The weather outside is frightening …

It’s been a cold, cold winter with more snow and ice than many of us care to have. We’ve made it through our “Grandmother’s January” as a headline in The Record called it. And we’ve been digging our way out of February for two weeks. And there’s every likelihood there’s more of the same to come.

It could be worse. In an article about the old Bridgen’s House in North Bend written some years ago by the late Leonard Parucha, he tells about how the house was “Inundated in Ice Flood of 1945. Mr.
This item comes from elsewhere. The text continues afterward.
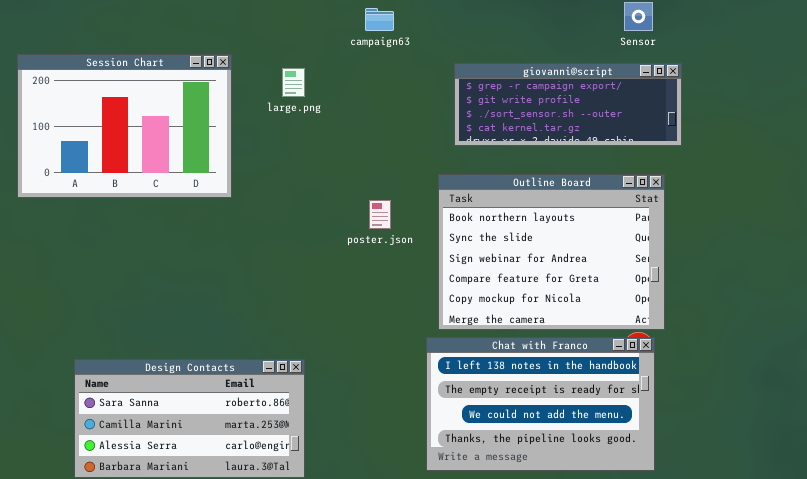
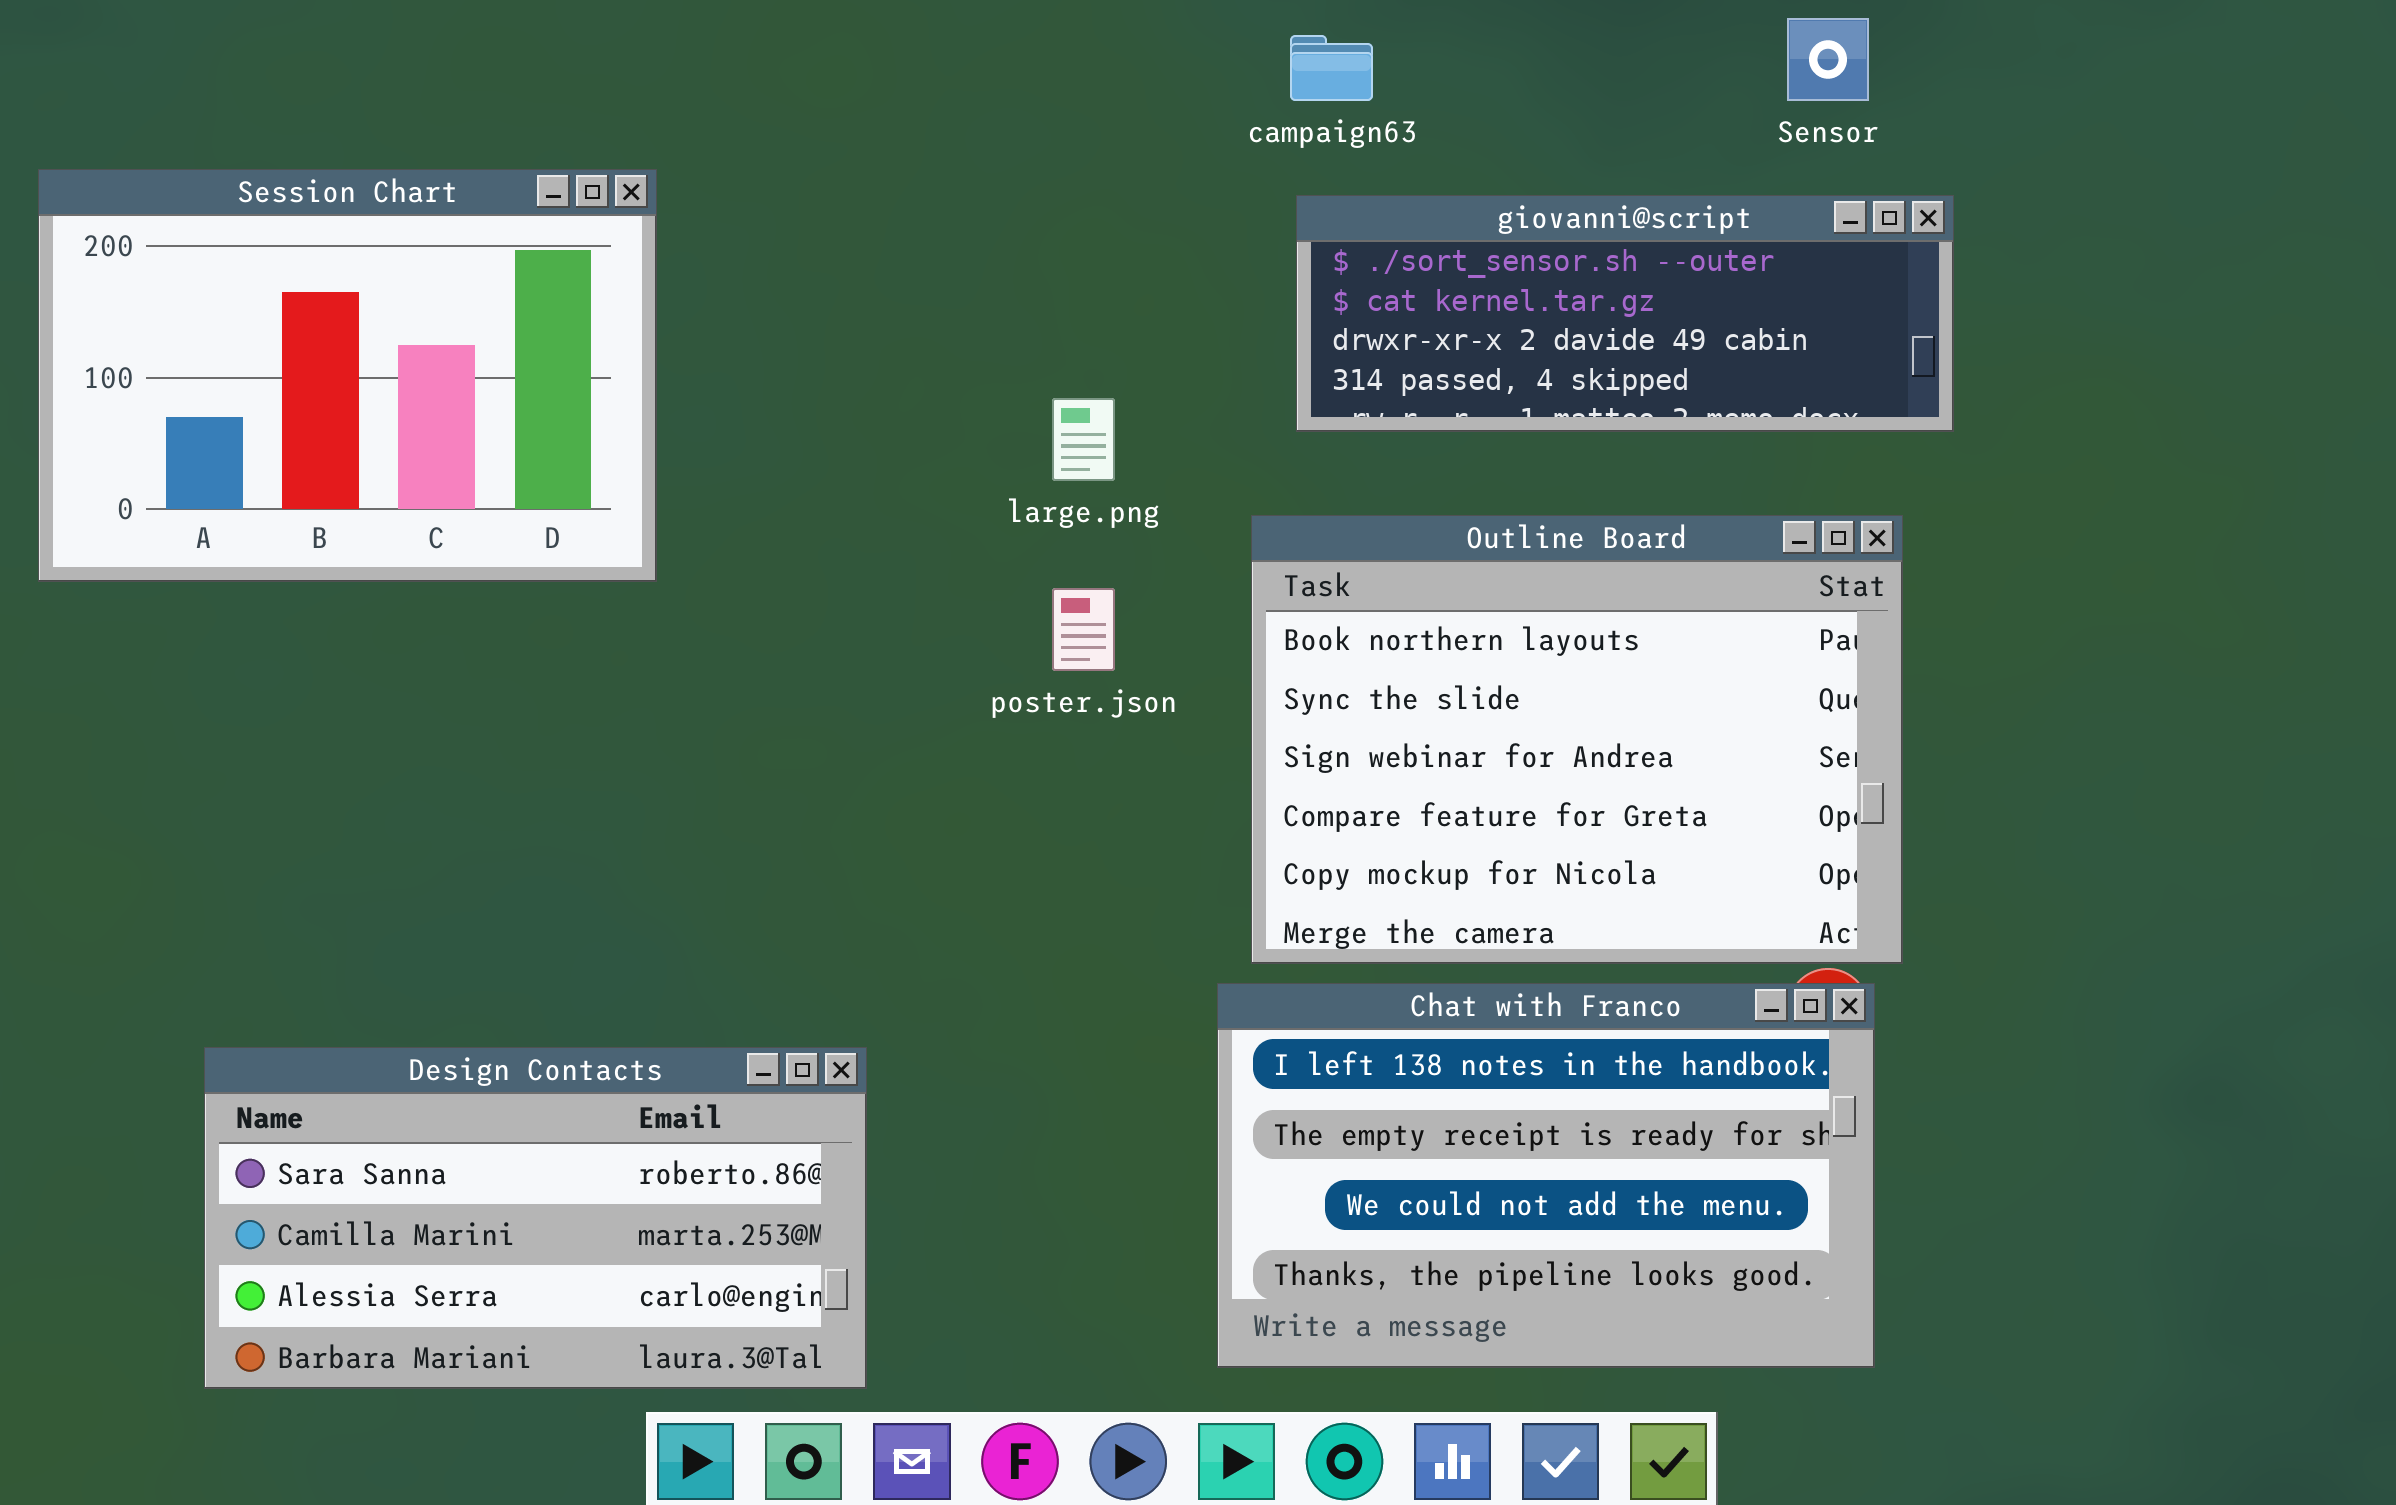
campaign63: [365,8,394,31] -> [1290,35,1373,101], moved
giovanni@script: [454,63,682,146] -> [1296,195,1954,432], scrolled down 2 rows
large.png: [282,68,305,97] -> [1052,398,1115,481], moved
Parucha wrote about his home on River Road being flooded by ice on Feb. 23, 1945. Parucha, in his article credited Renovo Librarian Vivian Sackarnoski for her help in relating the following chronology of the flood from microfilm files of The Renovo Record.

The ice on the river started moving at 9:45 in the morning. School was dismissed at 10 o’clock. Ice was pushing into streets from 11th Street down Huron Avenue and from 9th street down Ontario Avenue, tearing out fences. Water flooded yards and cellars. The shop siren sounded. At 12:40 p.m. another warning sounded. Ice was jammed at Hyner, and River Road at North Bend flooded, covered with ice and homes flooded.

Parucha’s house, the old Bridgen’s house, was among those flooded. The house had been built in 1845. Leonard and his wife bought it in 1939 from Mrs. Jesse Barner. It had been subject to various floods through the years including the 1889 flood, the Great Flood of 1936 and the 1972 flood.

Parucha wrote that the during 1945 flood the ice backed up the top of the porch roof, resulting I five feet of water in the house. The Parucha’s left the house as the ice was being pushed up onto the lawn.

Happy Valentine’s Day …

Happy Valentine’s Day everyone. The residents at Bucktail Medical Center will be getting a special Valentine’s treat, music provided by Bud & The Dynamics on Friday, Valentine’s Day.